» Task goal
Every line of the material must be reproduced exactly.
##### Supplied data #####
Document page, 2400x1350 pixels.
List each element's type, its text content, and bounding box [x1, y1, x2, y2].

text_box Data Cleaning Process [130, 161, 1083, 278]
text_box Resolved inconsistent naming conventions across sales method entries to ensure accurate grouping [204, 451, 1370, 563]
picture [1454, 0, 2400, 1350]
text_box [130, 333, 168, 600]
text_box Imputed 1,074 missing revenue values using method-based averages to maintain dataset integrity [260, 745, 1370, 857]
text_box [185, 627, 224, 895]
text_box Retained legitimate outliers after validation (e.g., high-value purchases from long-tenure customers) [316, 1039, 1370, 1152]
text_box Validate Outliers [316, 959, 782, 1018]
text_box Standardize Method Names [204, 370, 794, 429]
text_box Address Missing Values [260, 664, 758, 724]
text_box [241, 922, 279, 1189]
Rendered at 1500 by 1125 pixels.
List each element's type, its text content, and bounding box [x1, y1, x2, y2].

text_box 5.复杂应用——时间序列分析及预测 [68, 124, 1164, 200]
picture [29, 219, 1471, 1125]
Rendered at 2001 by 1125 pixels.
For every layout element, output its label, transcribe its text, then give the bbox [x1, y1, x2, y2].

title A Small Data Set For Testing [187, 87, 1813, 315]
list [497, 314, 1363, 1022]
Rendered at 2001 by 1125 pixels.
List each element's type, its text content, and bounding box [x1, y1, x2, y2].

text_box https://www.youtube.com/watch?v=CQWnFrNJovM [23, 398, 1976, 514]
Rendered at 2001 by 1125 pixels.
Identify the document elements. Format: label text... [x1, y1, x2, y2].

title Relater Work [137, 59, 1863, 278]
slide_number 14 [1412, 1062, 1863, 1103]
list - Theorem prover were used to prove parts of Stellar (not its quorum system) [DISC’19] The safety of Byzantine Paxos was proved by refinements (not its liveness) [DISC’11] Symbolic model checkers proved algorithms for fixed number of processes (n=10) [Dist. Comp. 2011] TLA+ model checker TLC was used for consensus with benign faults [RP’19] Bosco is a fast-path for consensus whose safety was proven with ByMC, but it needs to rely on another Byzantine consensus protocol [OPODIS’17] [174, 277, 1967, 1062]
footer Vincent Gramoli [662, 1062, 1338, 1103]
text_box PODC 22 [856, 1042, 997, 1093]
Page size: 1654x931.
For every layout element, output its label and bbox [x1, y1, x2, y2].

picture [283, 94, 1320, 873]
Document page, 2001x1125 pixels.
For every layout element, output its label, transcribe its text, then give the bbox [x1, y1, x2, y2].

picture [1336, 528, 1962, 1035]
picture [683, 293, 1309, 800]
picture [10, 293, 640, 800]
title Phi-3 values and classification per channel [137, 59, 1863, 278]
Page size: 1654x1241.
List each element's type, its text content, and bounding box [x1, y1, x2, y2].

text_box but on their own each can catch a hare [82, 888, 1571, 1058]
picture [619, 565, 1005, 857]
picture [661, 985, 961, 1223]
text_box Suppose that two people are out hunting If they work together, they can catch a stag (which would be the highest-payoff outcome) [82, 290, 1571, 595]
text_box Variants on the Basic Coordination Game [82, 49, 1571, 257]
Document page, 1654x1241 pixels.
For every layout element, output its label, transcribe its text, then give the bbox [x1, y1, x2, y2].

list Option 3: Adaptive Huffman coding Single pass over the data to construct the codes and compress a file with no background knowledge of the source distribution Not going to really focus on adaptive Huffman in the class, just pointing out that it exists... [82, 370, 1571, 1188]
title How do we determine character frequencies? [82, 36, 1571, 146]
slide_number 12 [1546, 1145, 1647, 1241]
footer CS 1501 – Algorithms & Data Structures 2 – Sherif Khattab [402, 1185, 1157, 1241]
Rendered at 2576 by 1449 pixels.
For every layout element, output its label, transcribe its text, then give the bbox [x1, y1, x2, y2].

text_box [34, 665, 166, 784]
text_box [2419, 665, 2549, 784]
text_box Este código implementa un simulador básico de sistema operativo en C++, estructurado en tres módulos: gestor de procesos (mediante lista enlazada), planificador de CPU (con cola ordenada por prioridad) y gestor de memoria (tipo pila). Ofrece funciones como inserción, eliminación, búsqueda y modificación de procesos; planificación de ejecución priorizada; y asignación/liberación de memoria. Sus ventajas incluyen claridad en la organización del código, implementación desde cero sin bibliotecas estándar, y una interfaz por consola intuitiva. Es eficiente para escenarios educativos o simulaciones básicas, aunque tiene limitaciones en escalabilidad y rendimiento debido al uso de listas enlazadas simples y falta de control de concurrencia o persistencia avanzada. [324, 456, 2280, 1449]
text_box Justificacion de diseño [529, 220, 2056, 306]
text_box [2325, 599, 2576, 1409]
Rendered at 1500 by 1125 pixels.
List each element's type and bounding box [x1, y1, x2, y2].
#####
» Answer to the problem
Document page, 2400x1350 pixels.
List each element's type, its text content, and bounding box [x1, y1, x2, y2].

text_box Data Cleaning Process [130, 161, 1083, 278]
text_box Resolved inconsistent naming conventions across sales method entries to ensure accurate grouping [204, 451, 1370, 563]
picture [1454, 0, 2400, 1350]
text_box [130, 333, 168, 600]
text_box Imputed 1,074 missing revenue values using method-based averages to maintain dataset integrity [260, 745, 1370, 857]
text_box [185, 627, 224, 895]
text_box Retained legitimate outliers after validation (e.g., high-value purchases from long-tenure customers) [316, 1039, 1370, 1152]
text_box Validate Outliers [316, 959, 782, 1018]
text_box Standardize Method Names [204, 370, 794, 429]
text_box Address Missing Values [260, 664, 758, 724]
text_box [241, 922, 279, 1189]
Rendered at 1500 by 1125 pixels.
List each element's type, its text content, and bounding box [x1, y1, x2, y2].

text_box 5.复杂应用——时间序列分析及预测 [68, 124, 1164, 200]
picture [29, 219, 1471, 1125]
Rendered at 2001 by 1125 pixels.
For every layout element, output its label, transcribe its text, then give the bbox [x1, y1, x2, y2].

title A Small Data Set For Testing [187, 87, 1813, 315]
list [497, 314, 1363, 1022]
Rendered at 2001 by 1125 pixels.
List each element's type, its text content, and bounding box [x1, y1, x2, y2].

text_box https://www.youtube.com/watch?v=CQWnFrNJovM [23, 398, 1976, 514]
Rendered at 2001 by 1125 pixels.
Identify the document elements. Format: label text... [x1, y1, x2, y2].

title Relater Work [137, 59, 1863, 278]
slide_number 14 [1412, 1062, 1863, 1103]
list - Theorem prover were used to prove parts of Stellar (not its quorum system) [DISC’19] The safety of Byzantine Paxos was proved by refinements (not its liveness) [DISC’11] Symbolic model checkers proved algorithms for fixed number of processes (n=10) [Dist. Comp. 2011] TLA+ model checker TLC was used for consensus with benign faults [RP’19] Bosco is a fast-path for consensus whose safety was proven with ByMC, but it needs to rely on another Byzantine consensus protocol [OPODIS’17] [174, 277, 1967, 1062]
footer Vincent Gramoli [662, 1062, 1338, 1103]
text_box PODC 22 [856, 1042, 997, 1093]
Page size: 1654x931.
For every layout element, output its label and bbox [x1, y1, x2, y2].

picture [283, 94, 1320, 873]
Document page, 2001x1125 pixels.
For every layout element, output its label, transcribe its text, then give the bbox [x1, y1, x2, y2].

picture [1336, 528, 1962, 1035]
picture [683, 293, 1309, 800]
picture [10, 293, 640, 800]
title Phi-3 values and classification per channel [137, 59, 1863, 278]
Page size: 1654x1241.
List each element's type, its text content, and bounding box [x1, y1, x2, y2].

text_box but on their own each can catch a hare [82, 888, 1571, 1058]
picture [619, 565, 1005, 857]
picture [661, 985, 961, 1223]
text_box Suppose that two people are out hunting If they work together, they can catch a stag (which would be the highest-payoff outcome) [82, 290, 1571, 595]
text_box Variants on the Basic Coordination Game [82, 49, 1571, 257]
Document page, 1654x1241 pixels.
For every layout element, output its label, transcribe its text, then give the bbox [x1, y1, x2, y2].

list Option 3: Adaptive Huffman coding Single pass over the data to construct the codes and compress a file with no background knowledge of the source distribution Not going to really focus on adaptive Huffman in the class, just pointing out that it exists... [82, 370, 1571, 1188]
title How do we determine character frequencies? [82, 36, 1571, 146]
slide_number 12 [1546, 1145, 1647, 1241]
footer CS 1501 – Algorithms & Data Structures 2 – Sherif Khattab [402, 1185, 1157, 1241]
Rendered at 2576 by 1449 pixels.
For every layout element, output its label, transcribe its text, then give the bbox [x1, y1, x2, y2].

text_box [34, 665, 166, 784]
text_box [2419, 665, 2549, 784]
text_box Este código implementa un simulador básico de sistema operativo en C++, estructurado en tres módulos: gestor de procesos (mediante lista enlazada), planificador de CPU (con cola ordenada por prioridad) y gestor de memoria (tipo pila). Ofrece funciones como inserción, eliminación, búsqueda y modificación de procesos; planificación de ejecución priorizada; y asignación/liberación de memoria. Sus ventajas incluyen claridad en la organización del código, implementación desde cero sin bibliotecas estándar, y una interfaz por consola intuitiva. Es eficiente para escenarios educativos o simulaciones básicas, aunque tiene limitaciones en escalabilidad y rendimiento debido al uso de listas enlazadas simples y falta de control de concurrencia o persistencia avanzada. [324, 456, 2280, 1449]
text_box Justificacion de diseño [529, 220, 2056, 306]
text_box [2325, 599, 2576, 1409]
Rendered at 1500 by 1125 pixels.
List each element's type and bounding box [x1, y1, x2, y2].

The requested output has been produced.